I have never understood the reason why the human race has a neurotic need to possess, and be possessed.
Perhaps we have always been like this, so desperate to possess, so desperate to belong.

I personally have felt that a need to possess or to belong, but it seems that that need has been elevated to unnatural extremes in modern day society.
People are still fighting over land, the way that the Greeks, Romans, the Persians, Arabs, Egyptians, and Aztecs did in the times before us.
We still have this compelling need to hold command over large areas of land, and the reasoning behind it has little to do with sustaining our population, religion and our culture.
It has more to do with power, with having resources and things that can give one leverage over others, that can give one control.
It’s got to with all the things that breed and manifest selfishness in the minds of men.
We devour resources at astonishing rates, and waste plenty, kill heartlessly, and care less and less for those who suffer for our greed.
We are motivated to practice philanthropy when benefits us in some way, not out of love of giving simply to give.
Our relationship with wealth is the same way. Everyone you know wants to be a billionaire. Wants to possess money and a lifestyle that they believe they are entitled to. Perhaps they do, perhaps they do not.

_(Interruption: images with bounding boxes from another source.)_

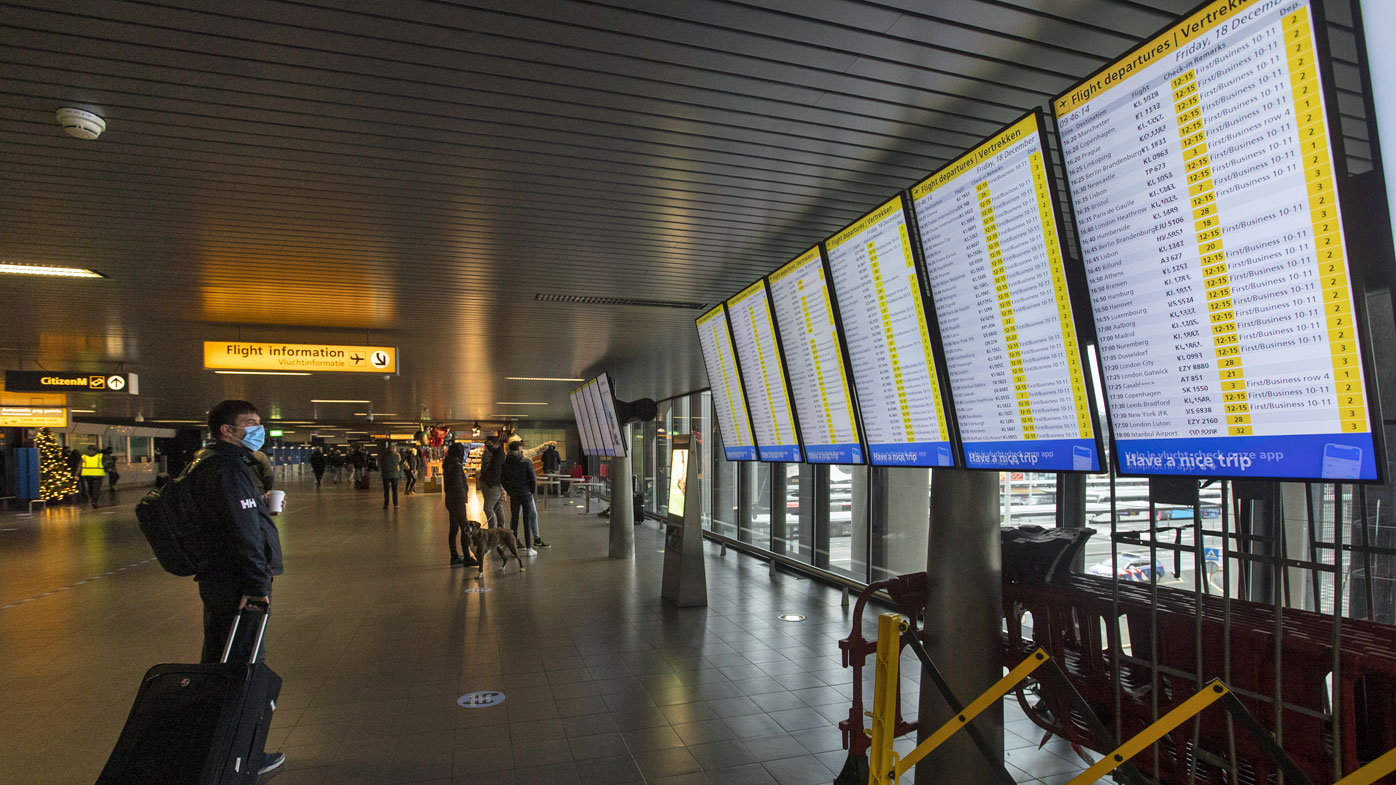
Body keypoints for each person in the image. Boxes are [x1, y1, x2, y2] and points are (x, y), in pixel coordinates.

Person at [190, 399, 285, 776]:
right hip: (239, 585)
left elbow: (231, 518)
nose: (257, 430)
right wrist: (257, 583)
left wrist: (259, 506)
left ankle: (211, 748)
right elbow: (243, 533)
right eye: (250, 423)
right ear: (226, 430)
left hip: (218, 579)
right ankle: (241, 755)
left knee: (219, 661)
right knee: (243, 667)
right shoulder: (229, 469)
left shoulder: (206, 463)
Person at [509, 436, 556, 548]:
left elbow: (535, 450)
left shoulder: (512, 458)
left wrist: (546, 444)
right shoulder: (520, 458)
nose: (522, 443)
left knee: (522, 516)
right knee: (522, 516)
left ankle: (528, 540)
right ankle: (520, 540)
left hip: (520, 492)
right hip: (524, 492)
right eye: (520, 441)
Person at [442, 443, 478, 567]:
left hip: (450, 500)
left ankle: (454, 556)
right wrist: (463, 497)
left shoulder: (448, 464)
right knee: (465, 528)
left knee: (453, 529)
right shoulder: (456, 465)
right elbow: (458, 484)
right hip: (457, 500)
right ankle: (467, 557)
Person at [501, 440, 538, 556]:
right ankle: (528, 548)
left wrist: (509, 490)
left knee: (514, 520)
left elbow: (502, 479)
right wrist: (530, 491)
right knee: (526, 520)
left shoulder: (506, 462)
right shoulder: (525, 461)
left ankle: (514, 547)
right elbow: (533, 478)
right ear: (519, 448)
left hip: (514, 494)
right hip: (525, 493)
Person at [478, 435, 506, 529]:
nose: (488, 447)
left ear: (496, 444)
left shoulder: (499, 456)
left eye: (490, 445)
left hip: (493, 485)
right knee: (497, 507)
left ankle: (492, 530)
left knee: (488, 508)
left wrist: (492, 482)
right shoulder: (493, 453)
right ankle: (501, 528)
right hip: (490, 484)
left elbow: (497, 472)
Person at [378, 442, 400, 509]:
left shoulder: (384, 457)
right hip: (395, 475)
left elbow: (381, 465)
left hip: (386, 475)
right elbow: (398, 462)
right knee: (395, 490)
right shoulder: (396, 456)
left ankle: (386, 504)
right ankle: (395, 504)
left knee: (386, 490)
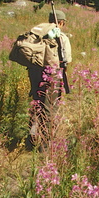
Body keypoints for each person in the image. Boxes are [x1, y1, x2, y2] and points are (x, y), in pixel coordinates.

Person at [26, 9, 72, 150]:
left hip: (34, 74)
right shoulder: (61, 37)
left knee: (36, 104)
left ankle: (31, 139)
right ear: (62, 22)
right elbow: (67, 59)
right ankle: (44, 145)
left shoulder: (38, 35)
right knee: (49, 109)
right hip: (52, 76)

That is not the issue. What is the issue is that we often want to have more than we actually need to survive, and resent or refuse to understand the innate selfishness within that.
The destructive need to possess. We refuse to recognize the destructive nature of our dreams, and how this nature has turned them into nightmares for others around us.
We even are consumed with the need to possess things that we shouldn’t worry about holding onto so desperately, like the love, approval and envy of the people around us. I have often heard people speak of the “haterz” concept, and to this day it bugs me to no end.
Our need to possess the approval of others has gone to the point that we even have translated their disdain for us into a form of approval and a source of personal pride. What a senseless thing to covet! Why would you covet hatred as proof of people’s admiration for you? Whatever happened to encouraging love within the relationships that we have, and paying no mind to those who seek to spread negativity?
Instead, we have put those who despise us on a pedestal (one that seems to be above those that love us) because our need to possess the supposed power and motivation that comes from their hatred is so important to us.
Our love lives are saturated with the need to control and possess someone else’s love completely. So consumed are we with this need that we attempt to even control the relationships that person has with other people, and the love that they give out into the world. We separate them from the friends they have that we don’t like, the hobbies, opinions, and places where we feel that our possession of their love would lessen.
I’m sure if we could walk around with our lovers blindfolded, handcuffed, mute, and deaf we would to keep them from finding someone else to give their love to. Our fear of this loss of possession fuels illogical feelings of inadequacy, rage, and despair within us. Perhaps I am painting society in its extreme, but perhaps society today is at its extreme.
Society is reaching a perilous point, where our need to possess all that is around us will eventually destroy us.
We need to let go.
Let go of this materialistic need that has grown so fiercely within us. We need to learn to be content, to not cloy, and fight, and scratch and kill in order to possess. It is a beautiful feeling to have when you believe that something belongs to you, but even a butterfly clutched in too tight of a grip will be crushed.
I am not saying we should rid ourselves of our desire to have something belong to us, and to belong to something because it is a vital, natural, part of our identity as a species. Just don’t destroy yourself and everything around you in the process. Let go of all the negative things associated with that desire like the desperation, insecurity, fear, and the selfishness that is part of possessing as brutally as we do.
We have become a waking nightmare suffering from a communal madness. We shall never be at peace so long as grip our lives so desperately. Give, so you do not hold so tightly onto your “possessions”.
Find peace with yourself, so we can all be at peace.